Andrew Hurle

Credit card

Prototype 2000, inkjet on paper

One day in the 1990s, I received a new credit card in the mail. My old card had a printed border on it, a frame running around the edge, and the card details were inset from that. But there was no border on the new card. No longer resembling a promissory note, the unmarked surface ran all the way to the edge, a plastic object of exact proportions to be precisely slotted in some machine. A piece of gold, a precious stone, had become something else entirely.

$5

$4,800 2005 (detail), inkjet on paper, perforated card

Andrew Hurle has charted the shift from material physical exchange towards an information economy through various graphics as they pass into obsolescence. Hurle’s own credit-card and bill designs are testament to the slow, inexorable transformation of monetary value, “always in the process of being replaced by the guarantee of its own existence”, one sign system replaced by another, as it accedes to a pure redundant symbolism. Serial numbers, heads of state, patterned crosshatching, watermarks, a particular numerical value, or the unmistakable font ‘E-13B’ used for electronic character recognition since the 1960s – everything is redolent of money’s once-persuasive, now-dissipating power.

Mandala

Untitled Radial Ornament 2003, inkjet on polyester

Envelope

Untitled (Chirographs) 2006, inkjet on paper

In some of Hurle’s banknotes the background patterning has been extrapolated into geometric grids and mesmerising abstract configurations, the surface buckling and writhing with embellishment, a layer of lenticular glass sometimes exaggerating the effect. Our tantalised eyes are left to ponder the flurry of line and pattern in a dead-end semiosis; these are empty ornamental relics, as Hurle says, “recovered in the wake of money’s movement towards pure numeracy”. Indeed, these are the last days of cash.

Blank template

Deportation Notice 1 2005, inkjet on paper

An abstract blank ledger reveals the structure of commerce – ruled lines and double entries – as it tallies and accumulates, an outmoded pre-credit narrative structure for balanced books: what we owe and are owed, our life a constant reckoning. The decorative seals certifying the contents of cigarette packets or spirit bottles, official Nazi Party deportation forms, and complex assembly instructions and technical manuals: Hurle scrutinises the graphics for each of these edicts and directives, seeking its authority and explanatory power in the finer details of its design, distilling the essence of each formal designation in the layout of contents, the text size, the paragraph break.

Bongs

Incinerator 1998, inkjet print on paper

Notes left from the public domain (stuck on a neighbour’s fence, the windshield of a car, or posted on the web), homemade bongs found in the empty blocks behind your house, antique postcards, discarded photos, or unwanted photocopies are all intriguing signs of other lives, which Hurle has also collected and searched for their intent. Sometimes he has typeset handwritten messages or designed official communiqués (a fatwa prohibiting the use of paper money, for example), or he has emptied out typography altogether, leaving only the format.
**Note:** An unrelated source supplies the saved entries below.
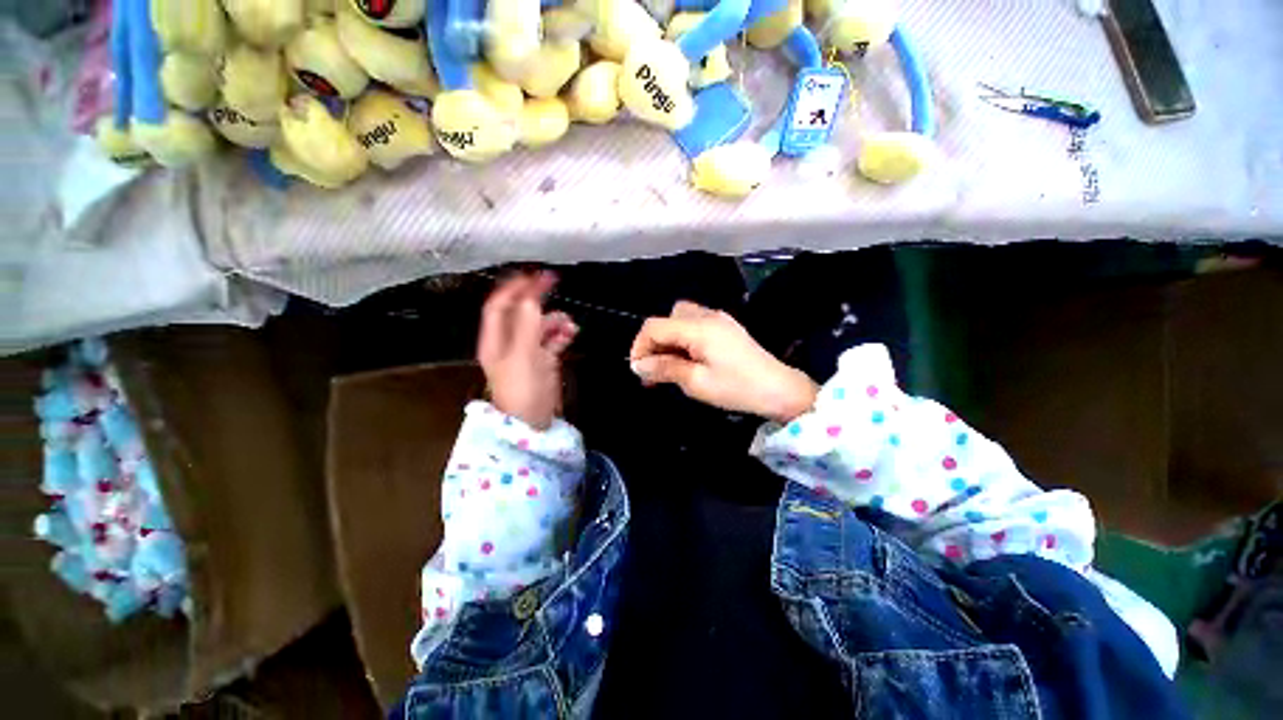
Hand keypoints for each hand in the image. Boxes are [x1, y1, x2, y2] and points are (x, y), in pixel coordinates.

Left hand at [477, 271, 577, 428]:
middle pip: (521, 312)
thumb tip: (533, 297)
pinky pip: (554, 339)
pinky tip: (572, 334)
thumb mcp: (522, 355)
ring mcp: (528, 351)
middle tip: (553, 283)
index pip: (499, 305)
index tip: (532, 275)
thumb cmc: (522, 390)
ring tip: (570, 324)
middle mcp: (510, 342)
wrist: (533, 423)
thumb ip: (527, 325)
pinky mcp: (544, 360)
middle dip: (537, 299)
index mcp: (496, 339)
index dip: (512, 288)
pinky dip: (563, 333)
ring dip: (556, 320)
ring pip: (541, 324)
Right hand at [629, 301, 818, 422]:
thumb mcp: (696, 382)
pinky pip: (695, 324)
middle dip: (654, 342)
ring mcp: (718, 319)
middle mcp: (707, 316)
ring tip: (669, 366)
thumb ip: (665, 368)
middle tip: (654, 369)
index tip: (638, 371)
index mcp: (698, 328)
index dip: (640, 346)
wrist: (779, 390)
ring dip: (669, 339)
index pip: (655, 326)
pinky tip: (688, 359)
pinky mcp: (726, 327)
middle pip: (667, 318)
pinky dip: (683, 338)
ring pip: (680, 319)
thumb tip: (638, 365)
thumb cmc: (737, 388)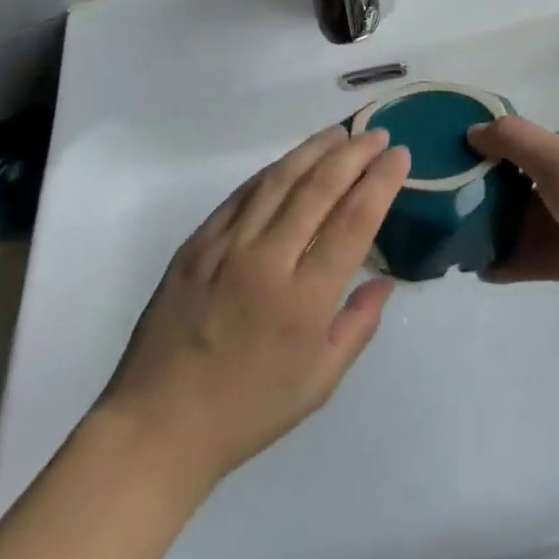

Yet the banal, dull allure of others is constant, and we wonder at the handwriting, the peculiar self-expression, the composition, the meaning, the motives, the kind of person who would write such a thing.

Pixel porn

Untitled Extrapolation 2001, inkjet on paper

Hurle arrests pornographic images, too, in their endless frenetic circulation in print and online, from the ridiculous prelude (a neighbour arrives unexpectedly at the front door while you are showering) to the disembodied, almost unrecognisable close-up. Hurle uses digital means to achieve an impossible proximity to a subject we wish to see more explicitly, such that we enter the very pixel or grain of these illicit thumbnails, or he plots an ultimate platonic version using jpeg compression to render a smooth pink blob or rounding curve, approximating the folds of flesh leading to a perfect hole.

Nazi girlfriends

1000 Nazi Girlfriends 2006, inkjet on paper

But notice there are no ‘money shots’ here, no actual bills or coin, no fraudulent activity, no real spying or voyeurism. Rather, Hurle diverts our rising desire in the recognition of familiar graphic forms towards another purpose altogether, which has no end but to reveal the act and motivation for looking. His work is tantalising, a trap for our rutted cravings, which are slowly, pleasurably spent on his beguiling copies. And ‘reprography’ is the perfect method to reveal the slowly dissembling original, the last dying moments of its final significations, before its verisimilitude fails and our furtive desire for money, sex, power, whatever, alights and moves on to other graphic forms in its constantly fleeting course.

Bodies

Slaughter 2001 (detail), inkjet on polyester

 

Courtesy Darren Knight Gallery, Sydney.